Years ago no one wore helmets, but all it takes is a quick look around the mountain to see how much this has changed. In fact, over 80 percent of skiers and snowboarders now wear helmets. If you’re worried that they’re big, bulky, or cold, you’re in for a surprise: They’re actually quite comfortable and warm. Helmets come in a variety of styles and colors in a wide range of price points.
It may take some looking around to find one that has all the features you want. Some have brims, some don’t. Some have vents, some don’t. Some can even be wired for sound, if that’s your jam. But if you’re going to invest in just one piece of ski equipment this year, this would be my top recommendation.
4. Got goggles?
If you do, great: you’re protecting your eyes from glare, snow, debris, and UV & UVB rays. But make sure they work with your helmet. If there’s space on your forehead between the top of the goggle and the bottom of your helmet, you may want to look into getting a new pair.
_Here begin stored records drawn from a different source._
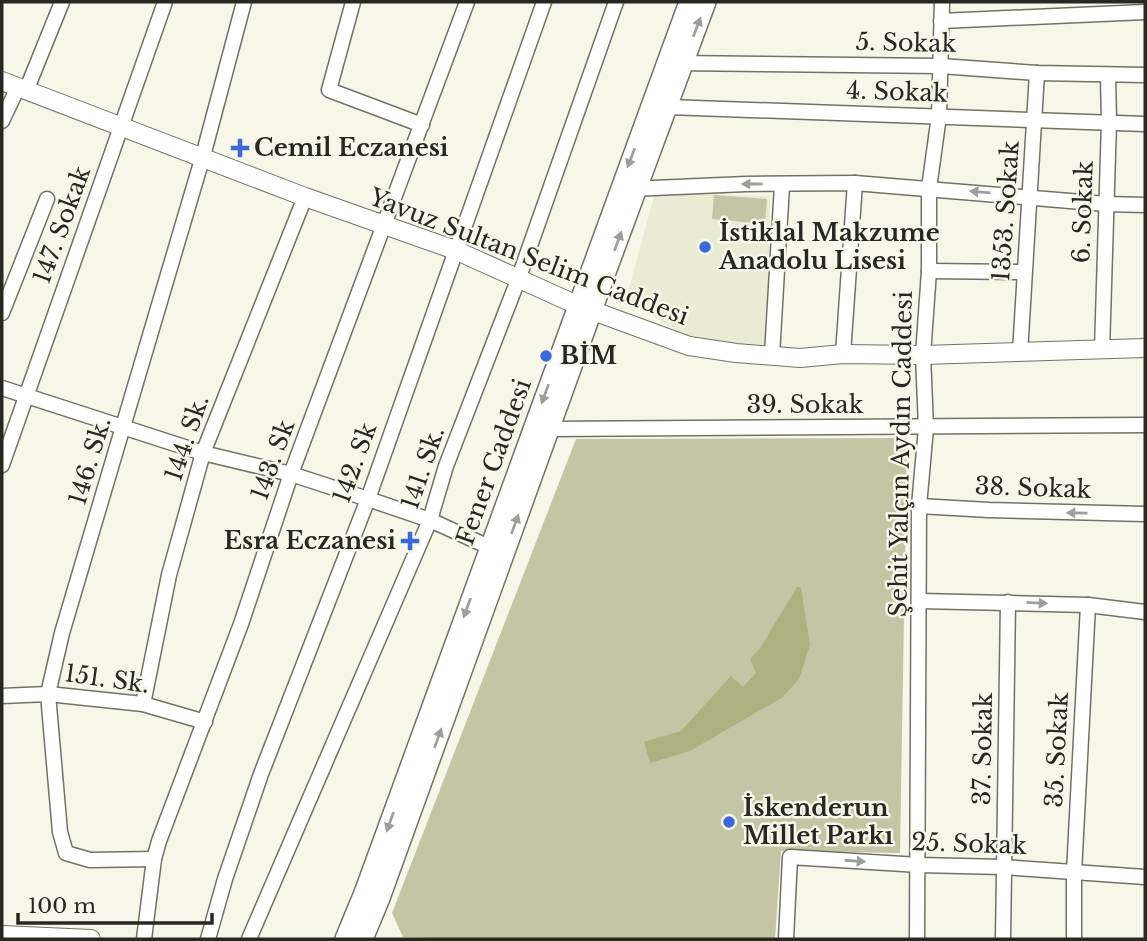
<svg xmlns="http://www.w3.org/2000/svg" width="1147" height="941" font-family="'Libre Baskerville',serif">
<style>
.built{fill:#eaebd5}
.green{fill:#c3c5a4}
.water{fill:#aeb080}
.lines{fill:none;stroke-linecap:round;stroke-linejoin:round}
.minor-casing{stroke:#717265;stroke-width:17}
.tertiary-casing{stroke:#717265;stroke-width:20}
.secondary-casing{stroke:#717265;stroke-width:22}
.minor{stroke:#fff;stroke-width:14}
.tertiary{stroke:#fff;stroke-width:18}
.secondary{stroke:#fff;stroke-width:19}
.oneway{fill:#9e9e9c}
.poi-dot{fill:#3c69d9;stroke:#f6f7e8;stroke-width:2.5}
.labels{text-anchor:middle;stroke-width:5;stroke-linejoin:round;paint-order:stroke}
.street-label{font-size:24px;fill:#282823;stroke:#f6f7e8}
.poi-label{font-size:24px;font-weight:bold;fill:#282823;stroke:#f6f7e8;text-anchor:start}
</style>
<rect width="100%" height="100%" fill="#f6f7e8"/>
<path class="built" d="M655 193 770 196 767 350 688 338 626 299Z"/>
<g class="green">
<path d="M714 195 767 199 765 224 712 219Z"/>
<path d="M907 438 900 853 781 851 775 939H460L403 937 392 913 576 439Z"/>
</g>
<path class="water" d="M797 587H801L810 645 799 679 783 697 690 751 650 763 644 742 681 731 731 676 743 687 756 673 750 659 760 648Z"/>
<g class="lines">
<defs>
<g id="minor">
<path d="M353 2 329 90 422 125"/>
<path d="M941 21 1145 12"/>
<path d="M675 63 941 66 1037 73 1145 75"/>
<path d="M26 91 62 2"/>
<path d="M660 109 668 107 1145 124"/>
<path d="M2 121 18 87"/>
<path d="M630 189 746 184 855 183 1106 204 1145 205"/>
<path d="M929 271 1023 272"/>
<path d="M2 313 47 199"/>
<path d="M1102 350 1109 122 1108 75"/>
<path d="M1020 353 1037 73"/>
<path d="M843 354 855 183"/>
<path d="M772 355 782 185"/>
<path d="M2 388 203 453 291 474 368 499 430 520 489 547"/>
<path d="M549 429 1145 425"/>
<path d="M2 465 165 2"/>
<path d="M919 506 989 510 1145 514"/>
<path d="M920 601 1088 605 1145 612"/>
<path d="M2 696 48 694 143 704 205 722"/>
<path d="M143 704 169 575 203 453 305 197"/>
<path d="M154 859 90 860 66 853 60 832 48 694 62 633 203 156 244 2"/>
<path d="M144 939 154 859 159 841 241 624 291 474 467 2"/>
<path d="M208 939 225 879 261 774 368 499 544 2"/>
<path d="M249 939 430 520 446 466 518 280 616 2"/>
<path d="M786 939 790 857 919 865 1003 867 1145 877"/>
<path d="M917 939 919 506 926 428 923 355 929 271V188L939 116 942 2"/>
<path d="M1003 939 1008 602"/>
<path d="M1074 939V873L1088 605"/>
</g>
<g id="tertiary">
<path d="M2 81 305 197 455 250 577 305 689 346 736 353 800 358 843 354 923 355 1145 348"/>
<path d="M2 935 91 939"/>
</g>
<g id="secondary">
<path d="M345 939 364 893 689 2"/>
<path d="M363 939 380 898 606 272 706 2"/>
</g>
</defs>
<use href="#minor" class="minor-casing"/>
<use href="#tertiary" class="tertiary-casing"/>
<use href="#secondary" class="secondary-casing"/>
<use href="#minor" class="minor"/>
<use href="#tertiary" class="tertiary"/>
<use href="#secondary" class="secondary"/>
</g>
<defs><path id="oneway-solid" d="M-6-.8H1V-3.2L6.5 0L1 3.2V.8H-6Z" transform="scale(1.75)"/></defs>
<g class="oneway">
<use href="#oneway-solid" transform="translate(697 27) rotate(-69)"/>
<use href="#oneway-solid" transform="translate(631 158) rotate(111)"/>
<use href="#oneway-solid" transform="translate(752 184) rotate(-180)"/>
<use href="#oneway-solid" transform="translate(980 192) rotate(-175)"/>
<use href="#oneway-solid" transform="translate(618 241) rotate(-70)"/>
<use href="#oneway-solid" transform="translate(545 394) rotate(110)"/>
<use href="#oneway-solid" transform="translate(1077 513) rotate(-179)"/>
<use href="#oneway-solid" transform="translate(515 524) rotate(-70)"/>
<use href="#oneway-solid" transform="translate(1037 603) rotate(3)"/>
<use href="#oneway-solid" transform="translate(467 608) rotate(110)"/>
<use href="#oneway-solid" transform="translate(438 738) rotate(-70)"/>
<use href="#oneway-solid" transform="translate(390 822) rotate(110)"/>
<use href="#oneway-solid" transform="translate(855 861) rotate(4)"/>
</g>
<g class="poi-dot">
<path d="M236.5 137.5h7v7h7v7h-7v7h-7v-7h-7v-7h7z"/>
<circle cx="705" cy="247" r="7"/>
<circle cx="546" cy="356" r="7"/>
<path d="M406.5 530.5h7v7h7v7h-7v7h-7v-7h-7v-7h7z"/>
<circle cx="729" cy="822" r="7"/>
</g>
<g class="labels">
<g class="street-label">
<text transform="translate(906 43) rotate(1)" y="8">5. Sokak</text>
<text transform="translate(897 92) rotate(2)" y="8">4. Sokak</text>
<text transform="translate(1006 211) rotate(-86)" y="8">1353. Sokak</text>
<text transform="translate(1083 212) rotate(-88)" y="8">6. Sokak</text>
<text transform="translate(62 225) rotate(-70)" y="8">147. Sokak</text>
<text transform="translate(529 257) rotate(21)" y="8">Yavuz Sultan Selim Caddesi</text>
<text x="805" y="413">39. Sokak</text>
<text transform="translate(187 438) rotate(-71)" y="8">144. Sk.</text>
<text transform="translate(901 454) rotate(-89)" y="8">Şehit Yalçın Aydın Caddesi</text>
<text transform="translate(273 460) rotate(-70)" y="8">143. Sk</text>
<text transform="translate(90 461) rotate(-73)" y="8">146. Sk.</text>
<text transform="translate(494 462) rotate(-70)" y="8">Fener Caddesi</text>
<text transform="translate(355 463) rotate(-70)" y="8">142. Sk</text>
<text transform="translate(423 468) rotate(-71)" y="8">141. Sk.</text>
<text transform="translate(1033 488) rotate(2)" y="8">38. Sokak</text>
<text transform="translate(107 679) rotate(8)" y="8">151. Sk.</text>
<text transform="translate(983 749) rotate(-89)" y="8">37. Sokak</text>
<text transform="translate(1057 750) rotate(-87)" y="8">35. Sokak</text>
<text transform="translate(969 844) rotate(2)" y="8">25. Sokak</text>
</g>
<g class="poi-label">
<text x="254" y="156">Cemil Eczanesi</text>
<text x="719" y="241">İstiklal Makzume<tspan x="719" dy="28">Anadolu Lisesi</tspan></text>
<text x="560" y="364">BİM</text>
<text x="396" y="549" text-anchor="end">Esra Eczanesi</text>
<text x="743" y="816">İskenderun<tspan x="743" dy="28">Millet Parkı</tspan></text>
</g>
</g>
<rect width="1147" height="941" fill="none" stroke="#282823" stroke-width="7"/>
<path d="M18 913v10h194v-10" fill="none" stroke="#282823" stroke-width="3.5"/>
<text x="28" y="913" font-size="21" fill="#282823" stroke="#f6f7e8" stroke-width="5" paint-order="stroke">100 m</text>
</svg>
5. It’s all about the base… layer.
Layers, that is. Base layers come in a wide range of high tech fabrics that can keep you both warm and dry. Whatever you do, don’t wear cotton. Cotton gets wet and stays wet, and that can make you get cold a lot more easily. High-tech or moisture-wicking fabrics, on the other hand, draw perspiration away from the body so you stay warmer longer. And that means you can ski longer, too.
6. Thinner is better.
It may seem counter-intuitive, but thinner socks are actually warmer – and more comfortable – than thicker socks. Thick socks can hold moisture closer to your foot, which will actually make it feel colder. They can also bunch up to reduce circulation and make your feet cold.
Thin socks, on the other hand, move sweat away from your foot to the liner, which is designed to wick moisture away from your body. The bottom line: You stay warmer! Consider getting merino wool socks because they come in thin fabrics, are breathable but warm, and pulls moisture away from your foot.
7. Take a lesson. Really.
Not from a spouse or significant other, either. There’s too much emotional baggage that comes along with that. Whether you take a group or a private lesson is up to you, but put yourself in the hands of a certified ski instruction professional who can help you brush up on your skills when you haven’t skied in awhile.
They’re an expert who knows what proper technique looks like so they can either best help you make small changes to improve your form, or they’ll at least be the best source to verify that your form is great. Plus, if it’s a busy day on the slopes, you might even be able to get priority in the lift line. (Check out our post on getting the most out of your ski lesson – at every age.)
8. Look for lift ticket opportunities.
Years ago just about everyone paid the walk-up window rate. But why spend more than you have to? Discount ticket sites like Liftopia can substantially reduce the cost you’ll spend for a day on the slopes. Sure, you have to pre-pay. But the savings are definitely worthwhile.
9. Take it slow.
If you haven’t skied in awhile, it might not be the best idea to take the chair to the expert terrain at the top right away. No matter what your friends say, stay safe and give yourself a gradual start. Warm up on some green runs and see how that goes, then take it from there. Be honest with yourself: know your limits and work with them.
10. Don’t forget to have fun!
Too often we get caught up in being perfect or worrying about little things that aren’t that important. Skiing is a fun, joyful experience. Take in the scenery. Enjoy being outdoors. Have fun meeting people on the chairlift. Share your table at après ski. There’s so much about skiing that isn’t actually skiing. So take it all in and have a great time. I’m sure you’ll be back.